As U.S. backed forces push deeper into Mosul to drive out ISIS, more civilians are getting caught in the middle. The only medical care available for many of them on the frontlines is being provided by two American volunteers, including a 27-year-old man from New Jersey.

Pete Reed from Bordentown works at what is probably the most important clinic in all of Iraq now that almost every civilian injured in Mosul is taken there. It’s the only front-line medical post in the entire city.

Reed works with another 27-year-old American, Derek Colemen from San Diego. Together the two volunteers are on a mission to save lives.

“The very first day we were here we had over 65 casualties, including twelve dead on arrival,” Colemen said.

Reed and Colemen are the first ones to give care to civilians like a woman named Farida, who was injured by shrapnel caused by ISIS firing indiscriminately into Mosul.

The 27-year-olds came to Mosul on their own, knowing the risks.

“Quit my job, sold my truck, sold most of my possessions. Came out here on a hope and a dream,” Colemen said.

The two of them initially came to Iraq to work with Iraqi forces and help fight ISIS, but they realized they could do more good saving lives.

There are 5,000 American troops in Mosul, but very few of them are allowed to leave their bases and help out on the front lines.

That’s where Colemen and Reed come in. They’ve made do with donations of medical supplies from private individuals and small organizations.

Colemen is a machinist who has basic first aid training. Reed is a former Marine who served two tours in Afghanistan.

“I still have some fight left in me. I can use my medical for good,” Reed said.

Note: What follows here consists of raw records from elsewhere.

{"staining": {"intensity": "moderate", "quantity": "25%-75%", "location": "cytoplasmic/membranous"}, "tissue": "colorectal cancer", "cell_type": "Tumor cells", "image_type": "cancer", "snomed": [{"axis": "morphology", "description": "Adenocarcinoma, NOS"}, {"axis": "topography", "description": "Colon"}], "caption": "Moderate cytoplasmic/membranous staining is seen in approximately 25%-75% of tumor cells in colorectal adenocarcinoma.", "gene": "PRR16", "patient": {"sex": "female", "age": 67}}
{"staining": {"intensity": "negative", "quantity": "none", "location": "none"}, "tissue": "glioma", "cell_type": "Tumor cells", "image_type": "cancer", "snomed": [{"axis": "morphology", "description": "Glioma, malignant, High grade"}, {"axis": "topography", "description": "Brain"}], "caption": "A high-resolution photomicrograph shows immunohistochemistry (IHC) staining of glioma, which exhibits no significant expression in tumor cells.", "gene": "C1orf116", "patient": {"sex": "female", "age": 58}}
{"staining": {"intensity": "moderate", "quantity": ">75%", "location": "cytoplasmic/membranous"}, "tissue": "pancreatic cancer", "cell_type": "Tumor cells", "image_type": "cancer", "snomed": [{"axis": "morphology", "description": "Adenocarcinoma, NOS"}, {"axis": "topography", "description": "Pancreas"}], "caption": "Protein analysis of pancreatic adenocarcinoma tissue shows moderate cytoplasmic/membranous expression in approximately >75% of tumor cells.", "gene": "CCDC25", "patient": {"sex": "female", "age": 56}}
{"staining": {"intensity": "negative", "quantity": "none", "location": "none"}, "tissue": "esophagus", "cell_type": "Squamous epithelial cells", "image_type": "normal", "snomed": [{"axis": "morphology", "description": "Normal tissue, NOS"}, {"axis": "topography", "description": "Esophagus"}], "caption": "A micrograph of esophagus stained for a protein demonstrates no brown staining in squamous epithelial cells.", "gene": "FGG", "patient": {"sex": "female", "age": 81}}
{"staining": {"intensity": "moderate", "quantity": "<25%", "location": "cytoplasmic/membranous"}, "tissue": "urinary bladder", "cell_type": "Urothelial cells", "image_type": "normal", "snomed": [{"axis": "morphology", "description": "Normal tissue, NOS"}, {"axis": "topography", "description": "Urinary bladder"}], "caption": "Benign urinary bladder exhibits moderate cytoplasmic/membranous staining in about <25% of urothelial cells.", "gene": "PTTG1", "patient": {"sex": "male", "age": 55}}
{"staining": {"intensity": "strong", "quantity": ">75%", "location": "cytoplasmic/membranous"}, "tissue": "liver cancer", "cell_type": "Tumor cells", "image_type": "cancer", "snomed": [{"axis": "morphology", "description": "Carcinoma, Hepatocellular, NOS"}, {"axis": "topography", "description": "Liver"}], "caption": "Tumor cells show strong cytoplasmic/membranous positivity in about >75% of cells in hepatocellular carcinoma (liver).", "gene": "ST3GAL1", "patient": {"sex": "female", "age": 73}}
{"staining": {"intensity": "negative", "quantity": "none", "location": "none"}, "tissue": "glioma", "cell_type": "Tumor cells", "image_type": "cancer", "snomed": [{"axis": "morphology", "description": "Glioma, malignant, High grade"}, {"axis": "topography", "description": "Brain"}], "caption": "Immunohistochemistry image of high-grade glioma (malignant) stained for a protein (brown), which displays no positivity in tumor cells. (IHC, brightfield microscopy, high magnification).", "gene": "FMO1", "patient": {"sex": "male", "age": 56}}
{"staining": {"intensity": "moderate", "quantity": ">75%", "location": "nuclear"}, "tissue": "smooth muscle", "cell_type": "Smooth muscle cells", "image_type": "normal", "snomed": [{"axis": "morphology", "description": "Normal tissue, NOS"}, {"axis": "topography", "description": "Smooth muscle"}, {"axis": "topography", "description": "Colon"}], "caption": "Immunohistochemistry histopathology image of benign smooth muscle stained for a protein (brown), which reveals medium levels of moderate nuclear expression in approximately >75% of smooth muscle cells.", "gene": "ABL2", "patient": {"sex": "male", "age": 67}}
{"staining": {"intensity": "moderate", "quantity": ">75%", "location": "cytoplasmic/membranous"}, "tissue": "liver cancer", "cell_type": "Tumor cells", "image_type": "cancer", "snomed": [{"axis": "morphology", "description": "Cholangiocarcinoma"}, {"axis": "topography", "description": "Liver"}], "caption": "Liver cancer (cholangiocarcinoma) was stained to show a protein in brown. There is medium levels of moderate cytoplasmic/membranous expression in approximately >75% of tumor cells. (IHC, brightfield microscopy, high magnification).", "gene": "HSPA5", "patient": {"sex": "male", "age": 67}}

Together, they’ve treated more than 500 people. They said it’s the kids who have stuck with them most. 

“Dealing with children, wounded children, dying children. We’ve had some days with half-a-dozen kids die,” Colemen said.

Despite some close calls — like when they were chased by an ISIS car bomber — they know that the people of Mosul are depending on them.

“I have every intention of staying here until the battle is over,” Colemen said.